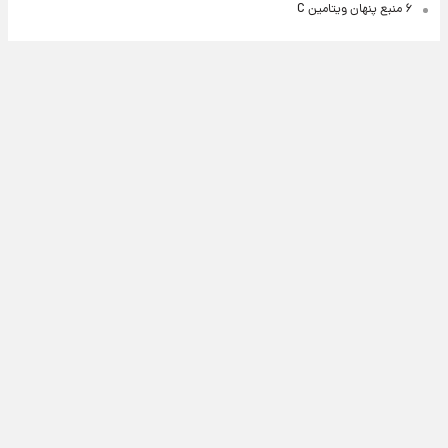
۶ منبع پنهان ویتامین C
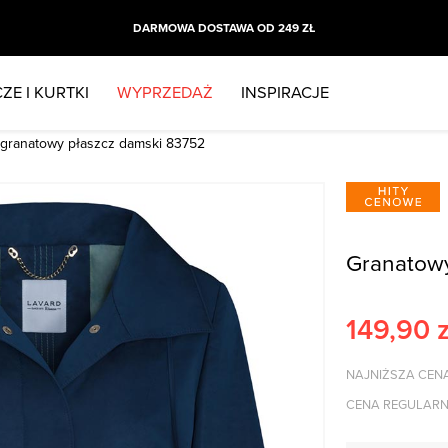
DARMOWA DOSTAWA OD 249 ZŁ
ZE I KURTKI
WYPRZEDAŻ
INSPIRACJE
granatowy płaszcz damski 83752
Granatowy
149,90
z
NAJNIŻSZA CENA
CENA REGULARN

·····

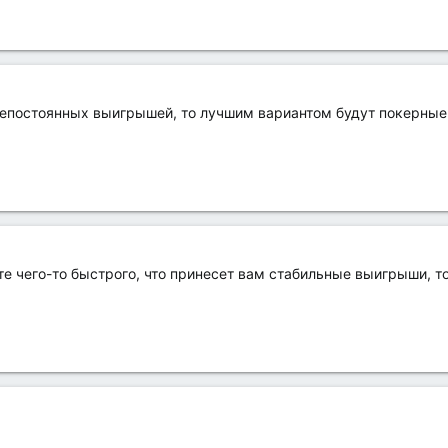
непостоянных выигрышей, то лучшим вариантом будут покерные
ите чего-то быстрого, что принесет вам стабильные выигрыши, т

·····

Work task
Set down again, exactly, every line above from the one with "۶ منبع پنهان ویتامین C" down to the one with "CENA REGULARN", both ends included. No pictures, and nothing else.

Result of the task
۶ منبع پنهان ویتامین C
DARMOWA DOSTAWA OD 249 ZŁ
ZE I KURTKI
WYPRZEDAŻ
INSPIRACJE
granatowy płaszcz damski 83752
Granatowy
149,90
z
NAJNIŻSZA CENA
CENA REGULARN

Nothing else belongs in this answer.